Saturday, June 03, 2023

Chokepoint Capitalism: How to Beat Big Tech, Tame Big Content, and Get Artists Paid

Chokepoints in the economy have had a devastating impact on various creating occupations. The internet has caused changes in the chokepoints, but have often just moved the money from one rich corporation to another, with little real benefit to the actual creators.

Music is a key case study. Major labels have had a control on getting artists notists. However, they often require them to sign difficult contracts that leave little to the artist. The industry has further consolidated with companies owning venues and ticketing, and others owning publishing and distribution. There is little competition, and the companies are notoriously bad at their accounting. Digital music lead to additional chokepoints. Apple was able to dominate in digital downloads in part due to the lock in with digital rights. (The DMCIA law did not allow anybody to strip copy protection.) By the time Apple opened DRM-free downloads, the world was moving towards streaming. In streaming, the streamers need the major labels, and thus negotiate deals, which often do not provide much benefit to artists. (Artists still get old, low royalties, even though distribution costs are now much lower. Labels also user accounting tricks to limit those royalties.)

Book publishing repeated the same problem by letting Amazon dominate the book market with DRM books. Amazon also has audiobooks with DRM. Publishers thought that the protections of DRM would help them prevent copying of books. But all it has really done is allow the big vendors to control the market. At least the big publishers negotiate from a position of relative strength. The small publishers are even more worse off.

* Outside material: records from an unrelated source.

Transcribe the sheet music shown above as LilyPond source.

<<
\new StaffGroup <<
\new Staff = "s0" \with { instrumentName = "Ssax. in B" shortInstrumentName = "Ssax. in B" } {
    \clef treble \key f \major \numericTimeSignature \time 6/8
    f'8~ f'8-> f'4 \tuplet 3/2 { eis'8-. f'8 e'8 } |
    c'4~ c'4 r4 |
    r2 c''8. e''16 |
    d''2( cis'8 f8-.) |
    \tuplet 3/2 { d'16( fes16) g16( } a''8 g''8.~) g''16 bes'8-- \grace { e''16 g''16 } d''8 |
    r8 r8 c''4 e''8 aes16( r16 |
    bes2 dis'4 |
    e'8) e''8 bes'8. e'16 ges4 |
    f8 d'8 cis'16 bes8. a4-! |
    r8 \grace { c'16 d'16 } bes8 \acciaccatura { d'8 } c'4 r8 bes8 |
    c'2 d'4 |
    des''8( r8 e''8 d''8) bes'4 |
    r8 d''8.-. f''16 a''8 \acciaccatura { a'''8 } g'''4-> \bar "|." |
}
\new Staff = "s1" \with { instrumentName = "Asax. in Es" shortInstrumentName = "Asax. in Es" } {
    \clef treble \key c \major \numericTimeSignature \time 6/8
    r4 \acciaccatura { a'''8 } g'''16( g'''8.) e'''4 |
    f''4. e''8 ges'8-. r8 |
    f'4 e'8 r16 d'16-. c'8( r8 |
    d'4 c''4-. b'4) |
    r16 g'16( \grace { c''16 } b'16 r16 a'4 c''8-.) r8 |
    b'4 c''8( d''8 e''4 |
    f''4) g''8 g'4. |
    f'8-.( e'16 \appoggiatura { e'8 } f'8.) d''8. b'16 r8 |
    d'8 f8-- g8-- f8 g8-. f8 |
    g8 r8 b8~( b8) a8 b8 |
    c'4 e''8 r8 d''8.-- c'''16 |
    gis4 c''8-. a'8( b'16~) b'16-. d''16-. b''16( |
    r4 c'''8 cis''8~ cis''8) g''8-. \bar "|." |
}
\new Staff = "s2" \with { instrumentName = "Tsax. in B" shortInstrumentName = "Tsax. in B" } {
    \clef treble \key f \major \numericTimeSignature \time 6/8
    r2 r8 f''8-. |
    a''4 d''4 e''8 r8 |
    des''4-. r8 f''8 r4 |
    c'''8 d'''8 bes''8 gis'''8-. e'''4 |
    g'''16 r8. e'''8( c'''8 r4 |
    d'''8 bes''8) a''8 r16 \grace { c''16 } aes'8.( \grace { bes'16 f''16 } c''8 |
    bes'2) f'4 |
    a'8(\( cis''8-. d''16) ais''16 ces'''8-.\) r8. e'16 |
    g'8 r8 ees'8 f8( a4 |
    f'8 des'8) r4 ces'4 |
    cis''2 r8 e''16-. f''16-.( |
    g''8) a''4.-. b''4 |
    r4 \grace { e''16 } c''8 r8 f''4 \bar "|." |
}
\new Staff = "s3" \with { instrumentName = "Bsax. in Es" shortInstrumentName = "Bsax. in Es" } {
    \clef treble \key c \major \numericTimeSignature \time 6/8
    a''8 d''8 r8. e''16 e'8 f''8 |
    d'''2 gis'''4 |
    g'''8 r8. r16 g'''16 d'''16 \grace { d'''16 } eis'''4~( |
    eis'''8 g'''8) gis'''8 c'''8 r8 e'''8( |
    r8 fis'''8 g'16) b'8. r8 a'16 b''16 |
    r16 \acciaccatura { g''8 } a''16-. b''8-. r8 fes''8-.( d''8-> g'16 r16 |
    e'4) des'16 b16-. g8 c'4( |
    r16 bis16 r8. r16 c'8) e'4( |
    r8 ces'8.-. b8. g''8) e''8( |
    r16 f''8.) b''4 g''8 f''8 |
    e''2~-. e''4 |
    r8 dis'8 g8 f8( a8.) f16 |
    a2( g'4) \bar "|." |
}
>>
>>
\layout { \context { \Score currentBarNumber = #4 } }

In both cases, there was unintended consequences of laws to protect content producers. Copyright is another case where the law provides extremely long terms and protection, with the result being more power to big companies and less cultural benefit.

The authors propose some solutions, such as a cultural guardian that seeks royalties and payments for orphaned works. This seems a little too dreamy. There will be some way for big companies to milk it also. Perhaps we just need to limit the copyright terms altogether. Perhaps we should just have things drift into the public domain if they are no longer publicly available. Alas, with digital distribution, a company could just put it out for a day and say it is in "limited release". It makes things difficult. Copyright as it exists is much too long to provide society benefit, and servers more to enrich big companies. Getting the proper incentives to help the "little guy" is a huge challenge, with risks of continuing to empower bigger companies. The more we depend on big business to provide revenue and "benefits" for us, the more we risk being held hostage.